After the country had been at war for a year both Phyllis Potter and Leila Rendel and their band of devoted helpers must have realised that larger and still larger premises would, in time, be needed and that it would be more than desirable to be out of London; certainly now that the war was obviously not going to end as soon as many had expected and hoped.

But in the summer of 1915, before plans for a possible permanent move were made, the indomitable Leila Rendel took forty children away for the summer: they went to the Yorkshire home of the Rowntree family, Low Hall, near Selby. One of the Rowntrees' daughters was then helping at the school. A cook went with the party and shared the Rowntrees' kitchen with their Yorkshire cook; the one speaking broad Cockney, the other her native dialect.

Another daughter of the Rowntrees, who was a child there at the time, writes in connection with the visit that it "probably gave Miss Rendel a good deal of data about the reaction of London children to the country; so far as I was concerned I enjoyed that summer immensely.
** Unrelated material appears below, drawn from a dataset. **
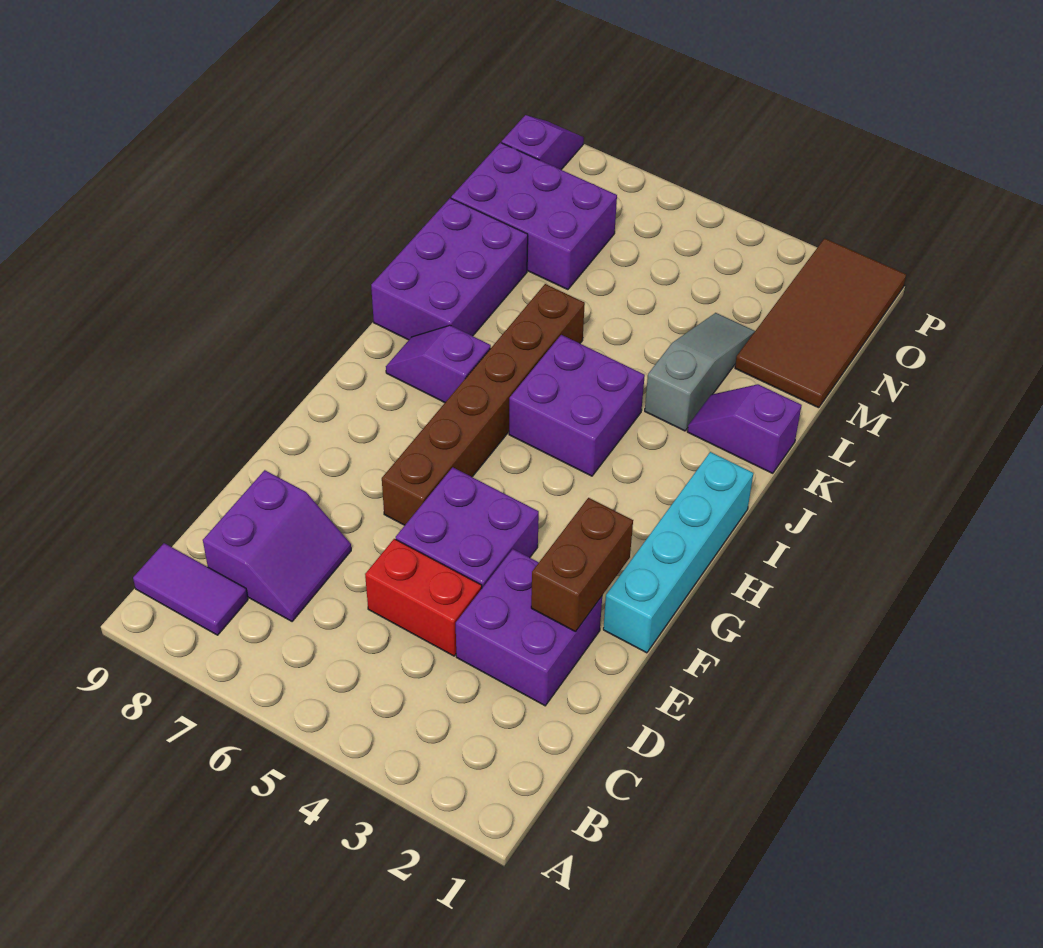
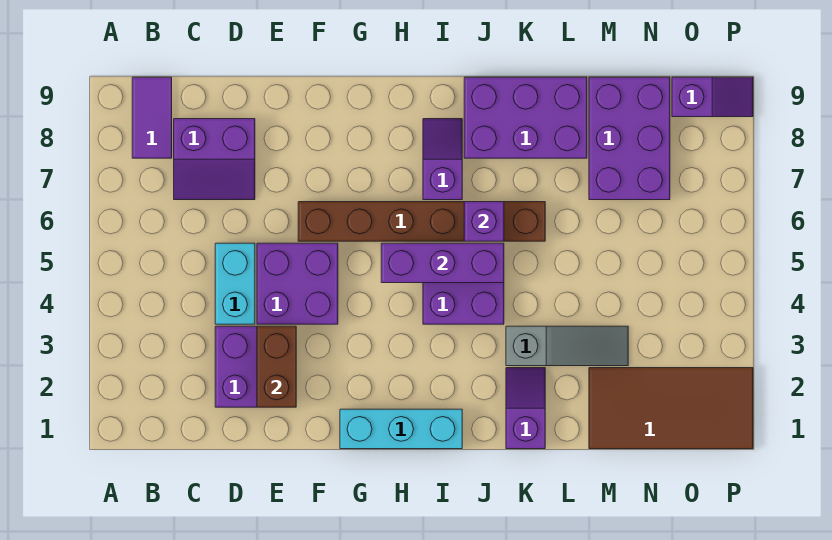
red brick D4:D5 level 1 -> cyan brick D4:D5 level 1
brown brick E2:F2 level 2 -> brown brick E2:E3 level 2
cyan brick F1:I1 level 1 -> cyan brick G1:I1 level 1
none -> purple brick H5:J5 level 2
none -> purple brick J6 level 2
I was much the youngest of the family and alone at the time and I enjoyed the companionship: they taught me a great many old Cockney songs, some of which I still remember".

This country sojourn, had the organisers but known it, was certainly a foretaste of things to come, as "data" collected from future experience would be considerable.

Back again to London they all went at the end of the summer and another year was to be spent there before a house was found in the country. The search for a place in the country was the first of Leila Rendel's many treks and cross-country journeys to find new accommodation for the ever expanding Caldecott school.

It is not exactly clear why East Kent was chosen but in 1917, Charlton Court, a few miles from Sutton Valence, was leased and the Caldecott Nursery School moved there to become a "Boarding School for Working Men's children".

It is not clear when the decision was finally reached to change the word 'school' to 'community', but the idea must have been mooted and much talked over for some time: it is possible that after the first few months in Kent it was decided that in future it was to be a community rather than a School: it was to be run on a communal basis with as much in common as possible, all sharing in the work and so forth: so, finally, there came into being, and to stay - the Caldecott Community.